Transcribed page contents:
• • • •
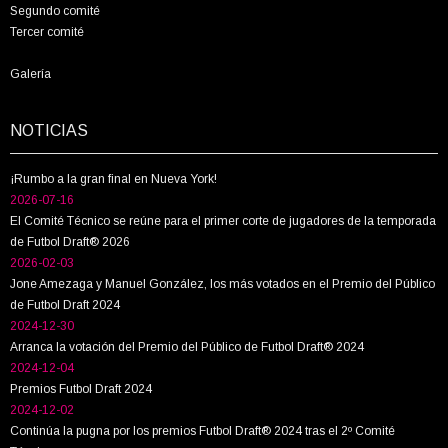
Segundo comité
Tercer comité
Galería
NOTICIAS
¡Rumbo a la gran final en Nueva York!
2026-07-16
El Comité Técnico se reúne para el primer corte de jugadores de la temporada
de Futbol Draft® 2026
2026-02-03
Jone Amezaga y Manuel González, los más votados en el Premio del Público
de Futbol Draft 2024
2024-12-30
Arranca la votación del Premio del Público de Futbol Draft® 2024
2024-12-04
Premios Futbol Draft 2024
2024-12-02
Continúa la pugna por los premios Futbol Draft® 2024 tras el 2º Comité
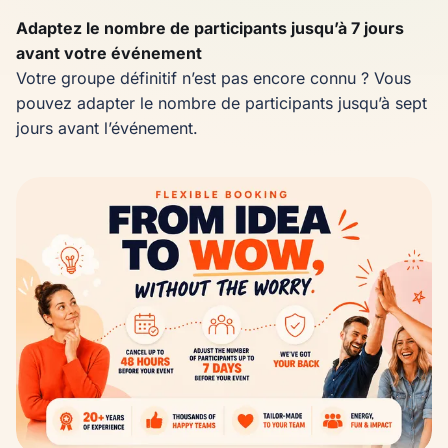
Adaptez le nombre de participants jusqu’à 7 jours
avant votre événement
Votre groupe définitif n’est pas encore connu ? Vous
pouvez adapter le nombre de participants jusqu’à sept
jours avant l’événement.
• • • •
**TASK DESCRIPTION:** Apply a filter for "avant" to the data above, then copy each line that matches.

**REPLY:**
avant votre événement
jours avant l’événement.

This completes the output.